Can Technology Help Modernize the Nation’s Civil Courts?
Experts discuss potential of online dispute resolution
State and local courts across the United States are beginning to adopt an adjudication approach known as online dispute resolution (ODR) that allows parties to resolve civil cases online without ever setting foot in a courthouse.
In 2012, no jurisdiction had launched ODR, but today dozens of pilots are underway to adapt the technology—first used in the private sector to handle disagreements over commercial transactions—to civil court systems. Many stakeholders are hopeful about the possibilities to streamline court business processes and remove obstacles to quick resolutions, but some voice concerns about power imbalances and differences in access to courts, issues that necessitate additional discussion and evaluation.
Experts with a range of perspectives came together Nov. 30 in Arlington, Virginia, to discuss online dispute resolution in a session organized by The Pew Charitable Trusts and the National Center for State Courts. The nearly 20 participants represented the American Bar Association (ABA), National Legal Aid & Defender Association (NLADA), consumer advocates, state court systems and governments, universities, and nonprofits. They discussed their hopes for and concerns about the use of ODR in civil courts. And they suggested opportunities for stakeholders to provide guidance to those launching this technology.

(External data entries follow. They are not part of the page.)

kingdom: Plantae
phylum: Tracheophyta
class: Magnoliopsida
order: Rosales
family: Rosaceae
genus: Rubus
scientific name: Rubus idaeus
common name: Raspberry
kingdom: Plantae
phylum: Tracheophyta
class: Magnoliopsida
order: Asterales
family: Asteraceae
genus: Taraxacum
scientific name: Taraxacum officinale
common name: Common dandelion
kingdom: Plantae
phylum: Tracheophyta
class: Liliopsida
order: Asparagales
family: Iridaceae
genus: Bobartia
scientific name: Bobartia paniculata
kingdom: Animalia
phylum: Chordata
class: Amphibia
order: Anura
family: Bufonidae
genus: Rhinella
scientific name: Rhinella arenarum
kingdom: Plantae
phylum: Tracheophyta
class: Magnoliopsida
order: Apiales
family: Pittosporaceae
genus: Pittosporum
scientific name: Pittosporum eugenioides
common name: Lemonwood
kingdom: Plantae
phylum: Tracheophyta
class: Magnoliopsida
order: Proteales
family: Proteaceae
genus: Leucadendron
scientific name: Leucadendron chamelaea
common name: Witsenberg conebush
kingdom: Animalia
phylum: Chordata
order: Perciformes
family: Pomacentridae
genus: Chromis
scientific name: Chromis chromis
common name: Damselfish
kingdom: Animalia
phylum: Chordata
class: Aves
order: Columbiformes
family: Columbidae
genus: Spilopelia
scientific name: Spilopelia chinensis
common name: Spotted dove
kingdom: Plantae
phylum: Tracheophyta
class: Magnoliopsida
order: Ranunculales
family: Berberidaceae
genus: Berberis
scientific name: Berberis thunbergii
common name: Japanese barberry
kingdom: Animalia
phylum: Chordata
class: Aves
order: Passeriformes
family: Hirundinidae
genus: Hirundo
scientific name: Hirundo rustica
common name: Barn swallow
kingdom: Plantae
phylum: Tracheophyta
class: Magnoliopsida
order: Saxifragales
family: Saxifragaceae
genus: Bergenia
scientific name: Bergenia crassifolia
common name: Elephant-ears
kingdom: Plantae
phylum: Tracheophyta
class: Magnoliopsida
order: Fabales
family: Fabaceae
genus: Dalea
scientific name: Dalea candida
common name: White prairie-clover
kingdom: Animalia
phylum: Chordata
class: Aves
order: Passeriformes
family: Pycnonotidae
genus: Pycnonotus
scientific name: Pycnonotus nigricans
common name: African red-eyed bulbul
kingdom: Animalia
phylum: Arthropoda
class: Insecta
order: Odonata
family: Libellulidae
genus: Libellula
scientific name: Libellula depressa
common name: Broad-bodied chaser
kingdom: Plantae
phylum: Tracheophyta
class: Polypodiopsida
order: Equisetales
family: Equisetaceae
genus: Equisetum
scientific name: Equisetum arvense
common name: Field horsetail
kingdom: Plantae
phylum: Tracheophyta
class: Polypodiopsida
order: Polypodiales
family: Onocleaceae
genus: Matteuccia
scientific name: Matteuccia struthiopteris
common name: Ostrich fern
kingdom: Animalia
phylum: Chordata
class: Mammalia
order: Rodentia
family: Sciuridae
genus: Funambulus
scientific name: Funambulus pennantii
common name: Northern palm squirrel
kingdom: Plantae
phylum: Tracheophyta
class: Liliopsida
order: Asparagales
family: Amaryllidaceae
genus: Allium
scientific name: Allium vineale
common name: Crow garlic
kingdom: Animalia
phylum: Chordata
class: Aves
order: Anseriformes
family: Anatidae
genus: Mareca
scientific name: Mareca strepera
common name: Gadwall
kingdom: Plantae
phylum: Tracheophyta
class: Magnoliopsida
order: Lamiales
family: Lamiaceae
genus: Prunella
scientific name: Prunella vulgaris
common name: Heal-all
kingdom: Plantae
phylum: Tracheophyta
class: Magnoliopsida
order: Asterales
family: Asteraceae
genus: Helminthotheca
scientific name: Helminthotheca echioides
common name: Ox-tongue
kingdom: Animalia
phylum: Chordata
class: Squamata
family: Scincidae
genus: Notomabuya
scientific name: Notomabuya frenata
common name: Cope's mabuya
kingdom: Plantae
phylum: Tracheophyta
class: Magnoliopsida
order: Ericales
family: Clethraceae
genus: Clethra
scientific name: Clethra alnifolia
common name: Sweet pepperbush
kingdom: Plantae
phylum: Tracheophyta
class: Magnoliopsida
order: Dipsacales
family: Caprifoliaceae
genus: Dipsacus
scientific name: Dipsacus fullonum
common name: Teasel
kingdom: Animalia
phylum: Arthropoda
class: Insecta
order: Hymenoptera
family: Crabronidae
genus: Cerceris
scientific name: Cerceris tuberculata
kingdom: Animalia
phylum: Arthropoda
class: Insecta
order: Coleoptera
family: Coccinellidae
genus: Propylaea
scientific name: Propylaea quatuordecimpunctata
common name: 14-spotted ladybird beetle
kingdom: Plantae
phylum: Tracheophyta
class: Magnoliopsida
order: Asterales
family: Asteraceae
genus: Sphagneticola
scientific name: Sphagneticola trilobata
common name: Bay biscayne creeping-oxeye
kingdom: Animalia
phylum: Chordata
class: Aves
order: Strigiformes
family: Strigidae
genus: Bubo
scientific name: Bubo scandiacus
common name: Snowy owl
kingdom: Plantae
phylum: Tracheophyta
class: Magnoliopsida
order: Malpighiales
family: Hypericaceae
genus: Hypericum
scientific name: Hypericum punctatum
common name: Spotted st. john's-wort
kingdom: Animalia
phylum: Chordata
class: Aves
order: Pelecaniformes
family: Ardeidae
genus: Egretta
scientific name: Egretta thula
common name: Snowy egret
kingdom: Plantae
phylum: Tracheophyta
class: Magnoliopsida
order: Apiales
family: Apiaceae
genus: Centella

If courts implement ODR appropriately, litigants and the court system could benefit because this approach has the potential to improve customer service, boost efficiency, and reduce costs. In addition, the technology can make legal outcomes more fair if courts use these tools to spur online and in-person process simplification and modify court rules to increase access to information or legal help.
“One of the best uses of technology by the courts is to improve their procedures in ways that favor equity for people in search of justice,” said Jo-Ann Wallace, president and CEO of NLADA. “Engaging a broad array of stakeholders for input, and especially people who cannot afford legal counsel, is critical to ensuring these systems are fair.”
Online dispute resolution features tools that help users navigate court processes, make decisions, and gather relevant information—even without the help of a lawyer. With such benefits, speakers said, ODR could reduce power imbalances between opposing parties in a civil case, in large part by making access to information more symmetrical.
“In addition to making court access easier through ODR, courts should consider whether procedural rules can be enhanced to ensure a level playing field,’’ said Hon. Carolyn Kuhl, a Los Angeles Superior Court judge and member of the governing council of the ABA’s Center for Innovation. “For example, in the early stages of an ODR process it is important to be sure that both parties have relevant core information about the dispute or claim.”
Online systems also could make it easier for those who have not participated in the past—because of physical barriers, distance, language issues, costs, or distrust of the system—to gain access to the courts.
Still, some speakers raised concerns about a potential downside to the increased focus on technology. If not implemented properly or evaluated regularly, ODR could replicate or exacerbate problems with existing court structures and processes, including:
- Power imbalances between opposing parties, particularly in cases that pit institutions against individuals, such as disputes over consumer debt.
- Cases with criminal law implications, such as those involving traffic or child support in which unpaid fines or fees can result in incarceration.
- Continued difficulties for people who have limited access to legal help because of systemic disadvantages often linked to financial circumstances.
To allay these concerns, a national body could create standards for successful use of ODR in civil courts. Participants said state courts would benefit from principles for the fair and effective implementation of this technology; guidelines for developing ODR governance models; basic principles for piloting specific case types; and practical considerations for outreach, access, and ways to opt out of ODR. Other nations also can offer guidance. For example, the court system in Australia has established principles for access to justice that help guide ODR implementation. A similar model could be effective for its adoption here.
Although meeting participants were hopeful about the benefits of online dispute resolution, the work is just getting started to ensure that this technology is adopted in ways that reduce inefficiencies in the legal system and increase access to the courts. Pew plans to partner with stakeholder groups to evaluate the effects of ODR on court systems and the people who use them.
Erika Rickard is a senior officer and Amber Ivey is a manager with The Pew Charitable Trusts’ civil legal system modernization initiative.